A faithful copy of every entry is the goal; keep the images out of it.

Text-based design files:
—————

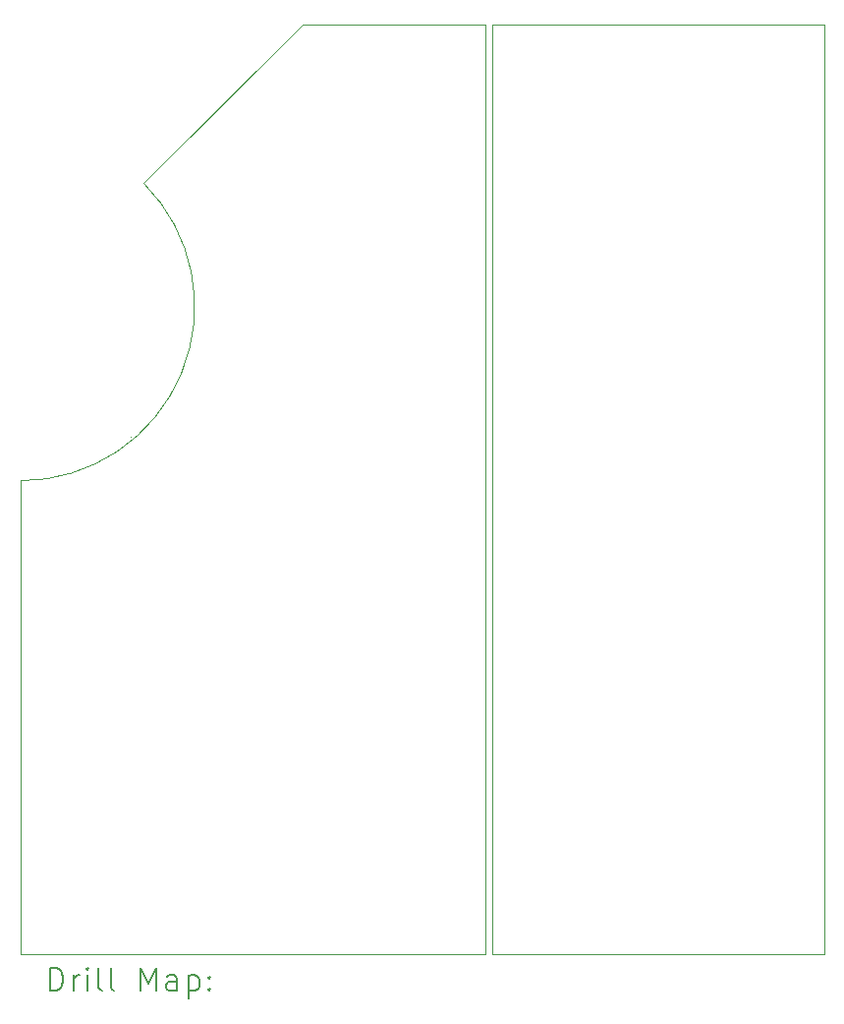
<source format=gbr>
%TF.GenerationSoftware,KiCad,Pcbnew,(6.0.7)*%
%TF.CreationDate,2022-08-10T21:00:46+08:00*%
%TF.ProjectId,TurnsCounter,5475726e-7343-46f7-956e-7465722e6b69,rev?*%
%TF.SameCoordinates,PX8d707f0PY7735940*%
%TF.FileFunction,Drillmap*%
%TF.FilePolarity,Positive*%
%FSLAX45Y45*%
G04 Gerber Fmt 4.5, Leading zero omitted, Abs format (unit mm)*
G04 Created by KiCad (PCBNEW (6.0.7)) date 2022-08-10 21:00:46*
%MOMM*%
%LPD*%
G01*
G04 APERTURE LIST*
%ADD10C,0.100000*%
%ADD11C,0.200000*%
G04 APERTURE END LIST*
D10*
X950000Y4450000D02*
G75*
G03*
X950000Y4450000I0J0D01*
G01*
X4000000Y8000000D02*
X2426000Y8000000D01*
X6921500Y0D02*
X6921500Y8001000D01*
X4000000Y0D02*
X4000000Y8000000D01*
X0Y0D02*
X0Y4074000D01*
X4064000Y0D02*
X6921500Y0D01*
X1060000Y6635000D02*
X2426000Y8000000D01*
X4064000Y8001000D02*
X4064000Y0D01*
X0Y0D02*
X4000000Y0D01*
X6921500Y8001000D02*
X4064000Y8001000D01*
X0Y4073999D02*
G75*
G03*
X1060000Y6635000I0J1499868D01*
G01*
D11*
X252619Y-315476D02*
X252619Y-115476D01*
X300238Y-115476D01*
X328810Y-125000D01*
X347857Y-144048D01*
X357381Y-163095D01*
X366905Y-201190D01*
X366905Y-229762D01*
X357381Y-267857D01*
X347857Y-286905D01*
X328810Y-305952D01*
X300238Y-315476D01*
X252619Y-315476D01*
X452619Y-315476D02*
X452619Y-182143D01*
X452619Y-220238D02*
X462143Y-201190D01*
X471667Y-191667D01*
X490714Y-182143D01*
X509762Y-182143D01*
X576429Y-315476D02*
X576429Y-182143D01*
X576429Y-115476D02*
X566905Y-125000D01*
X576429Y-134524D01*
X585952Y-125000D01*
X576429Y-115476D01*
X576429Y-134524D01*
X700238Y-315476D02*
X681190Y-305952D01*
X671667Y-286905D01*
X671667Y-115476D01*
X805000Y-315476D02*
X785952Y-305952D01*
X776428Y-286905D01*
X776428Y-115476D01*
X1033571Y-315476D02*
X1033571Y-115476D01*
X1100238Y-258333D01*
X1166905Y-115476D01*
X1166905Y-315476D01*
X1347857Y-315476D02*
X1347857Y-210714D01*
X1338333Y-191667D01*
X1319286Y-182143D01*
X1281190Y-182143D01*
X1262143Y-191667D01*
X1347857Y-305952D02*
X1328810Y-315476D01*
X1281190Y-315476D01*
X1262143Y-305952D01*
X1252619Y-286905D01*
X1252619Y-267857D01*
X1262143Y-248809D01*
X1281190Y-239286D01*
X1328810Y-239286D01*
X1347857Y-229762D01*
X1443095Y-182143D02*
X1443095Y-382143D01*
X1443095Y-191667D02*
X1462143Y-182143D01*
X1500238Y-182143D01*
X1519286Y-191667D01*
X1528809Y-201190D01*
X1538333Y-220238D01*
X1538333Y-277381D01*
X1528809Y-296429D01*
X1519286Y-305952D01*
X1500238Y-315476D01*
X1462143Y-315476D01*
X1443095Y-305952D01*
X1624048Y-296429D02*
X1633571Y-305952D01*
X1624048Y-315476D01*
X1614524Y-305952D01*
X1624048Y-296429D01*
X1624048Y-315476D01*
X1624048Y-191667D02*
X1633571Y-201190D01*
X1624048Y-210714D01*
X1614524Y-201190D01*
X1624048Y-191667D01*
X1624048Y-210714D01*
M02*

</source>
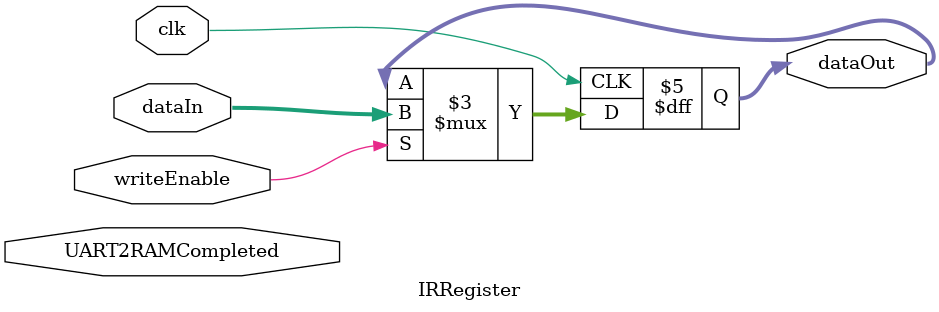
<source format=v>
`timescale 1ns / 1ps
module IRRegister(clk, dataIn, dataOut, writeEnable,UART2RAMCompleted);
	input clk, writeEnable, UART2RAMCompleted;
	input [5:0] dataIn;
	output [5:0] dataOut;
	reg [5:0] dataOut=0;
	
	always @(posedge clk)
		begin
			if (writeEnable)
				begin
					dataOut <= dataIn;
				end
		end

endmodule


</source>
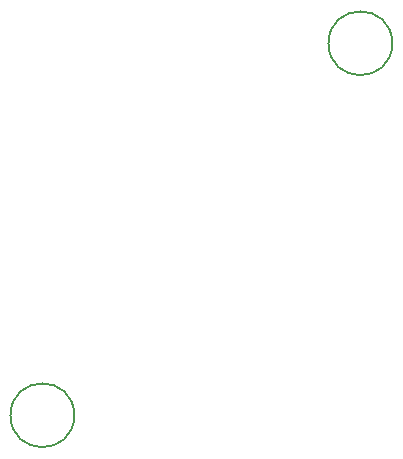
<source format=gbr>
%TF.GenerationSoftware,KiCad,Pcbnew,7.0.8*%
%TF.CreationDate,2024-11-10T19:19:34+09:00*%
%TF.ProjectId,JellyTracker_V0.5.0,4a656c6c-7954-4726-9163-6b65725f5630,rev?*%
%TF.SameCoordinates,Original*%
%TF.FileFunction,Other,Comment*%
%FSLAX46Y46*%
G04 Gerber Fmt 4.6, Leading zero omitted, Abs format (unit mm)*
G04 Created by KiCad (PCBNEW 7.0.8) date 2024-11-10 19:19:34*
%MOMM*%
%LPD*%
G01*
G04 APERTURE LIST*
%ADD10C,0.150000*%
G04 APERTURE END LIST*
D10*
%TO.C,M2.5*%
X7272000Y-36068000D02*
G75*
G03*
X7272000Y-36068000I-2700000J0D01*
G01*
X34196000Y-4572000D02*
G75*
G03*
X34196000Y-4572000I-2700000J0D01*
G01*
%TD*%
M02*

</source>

—————

*ANSWER FOR THE TASK*.
<source format=gbr>
%TF.GenerationSoftware,KiCad,Pcbnew,(6.0.7)*%
%TF.CreationDate,2022-08-10T21:00:46+08:00*%
%TF.ProjectId,TurnsCounter,5475726e-7343-46f7-956e-7465722e6b69,rev?*%
%TF.SameCoordinates,PX8d707f0PY7735940*%
%TF.FileFunction,Drillmap*%
%TF.FilePolarity,Positive*%
%FSLAX45Y45*%
G04 Gerber Fmt 4.5, Leading zero omitted, Abs format (unit mm)*
G04 Created by KiCad (PCBNEW (6.0.7)) date 2022-08-10 21:00:46*
%MOMM*%
%LPD*%
G01*
G04 APERTURE LIST*
%ADD10C,0.100000*%
%ADD11C,0.200000*%
G04 APERTURE END LIST*
D10*
X950000Y4450000D02*
G75*
G03*
X950000Y4450000I0J0D01*
G01*
X4000000Y8000000D02*
X2426000Y8000000D01*
X6921500Y0D02*
X6921500Y8001000D01*
X4000000Y0D02*
X4000000Y8000000D01*
X0Y0D02*
X0Y4074000D01*
X4064000Y0D02*
X6921500Y0D01*
X1060000Y6635000D02*
X2426000Y8000000D01*
X4064000Y8001000D02*
X4064000Y0D01*
X0Y0D02*
X4000000Y0D01*
X6921500Y8001000D02*
X4064000Y8001000D01*
X0Y4073999D02*
G75*
G03*
X1060000Y6635000I0J1499868D01*
G01*
D11*
X252619Y-315476D02*
X252619Y-115476D01*
X300238Y-115476D01*
X328810Y-125000D01*
X347857Y-144048D01*
X357381Y-163095D01*
X366905Y-201190D01*
X366905Y-229762D01*
X357381Y-267857D01*
X347857Y-286905D01*
X328810Y-305952D01*
X300238Y-315476D01*
X252619Y-315476D01*
X452619Y-315476D02*
X452619Y-182143D01*
X452619Y-220238D02*
X462143Y-201190D01*
X471667Y-191667D01*
X490714Y-182143D01*
X509762Y-182143D01*
X576429Y-315476D02*
X576429Y-182143D01*
X576429Y-115476D02*
X566905Y-125000D01*
X576429Y-134524D01*
X585952Y-125000D01*
X576429Y-115476D01*
X576429Y-134524D01*
X700238Y-315476D02*
X681190Y-305952D01*
X671667Y-286905D01*
X671667Y-115476D01*
X805000Y-315476D02*
X785952Y-305952D01*
X776428Y-286905D01*
X776428Y-115476D01*
X1033571Y-315476D02*
X1033571Y-115476D01*
X1100238Y-258333D01*
X1166905Y-115476D01*
X1166905Y-315476D01*
X1347857Y-315476D02*
X1347857Y-210714D01*
X1338333Y-191667D01*
X1319286Y-182143D01*
X1281190Y-182143D01*
X1262143Y-191667D01*
X1347857Y-305952D02*
X1328810Y-315476D01*
X1281190Y-315476D01*
X1262143Y-305952D01*
X1252619Y-286905D01*
X1252619Y-267857D01*
X1262143Y-248809D01*
X1281190Y-239286D01*
X1328810Y-239286D01*
X1347857Y-229762D01*
X1443095Y-182143D02*
X1443095Y-382143D01*
X1443095Y-191667D02*
X1462143Y-182143D01*
X1500238Y-182143D01*
X1519286Y-191667D01*
X1528809Y-201190D01*
X1538333Y-220238D01*
X1538333Y-277381D01*
X1528809Y-296429D01*
X1519286Y-305952D01*
X1500238Y-315476D01*
X1462143Y-315476D01*
X1443095Y-305952D01*
X1624048Y-296429D02*
X1633571Y-305952D01*
X1624048Y-315476D01*
X1614524Y-305952D01*
X1624048Y-296429D01*
X1624048Y-315476D01*
X1624048Y-191667D02*
X1633571Y-201190D01*
X1624048Y-210714D01*
X1614524Y-201190D01*
X1624048Y-191667D01*
X1624048Y-210714D01*
M02*

</source>
<source format=v>
`timescale 1ns / 1ps
module IRRegister(clk, dataIn, dataOut, writeEnable,UART2RAMCompleted);
	input clk, writeEnable, UART2RAMCompleted;
	input [5:0] dataIn;
	output [5:0] dataOut;
	reg [5:0] dataOut=0;
	
	always @(posedge clk)
		begin
			if (writeEnable)
				begin
					dataOut <= dataIn;
				end
		end

endmodule


</source>
<source format=gbr>
%TF.GenerationSoftware,KiCad,Pcbnew,7.0.8*%
%TF.CreationDate,2024-11-10T19:19:34+09:00*%
%TF.ProjectId,JellyTracker_V0.5.0,4a656c6c-7954-4726-9163-6b65725f5630,rev?*%
%TF.SameCoordinates,Original*%
%TF.FileFunction,Other,Comment*%
%FSLAX46Y46*%
G04 Gerber Fmt 4.6, Leading zero omitted, Abs format (unit mm)*
G04 Created by KiCad (PCBNEW 7.0.8) date 2024-11-10 19:19:34*
%MOMM*%
%LPD*%
G01*
G04 APERTURE LIST*
%ADD10C,0.150000*%
G04 APERTURE END LIST*
D10*
%TO.C,M2.5*%
X7272000Y-36068000D02*
G75*
G03*
X7272000Y-36068000I-2700000J0D01*
G01*
X34196000Y-4572000D02*
G75*
G03*
X34196000Y-4572000I-2700000J0D01*
G01*
%TD*%
M02*

</source>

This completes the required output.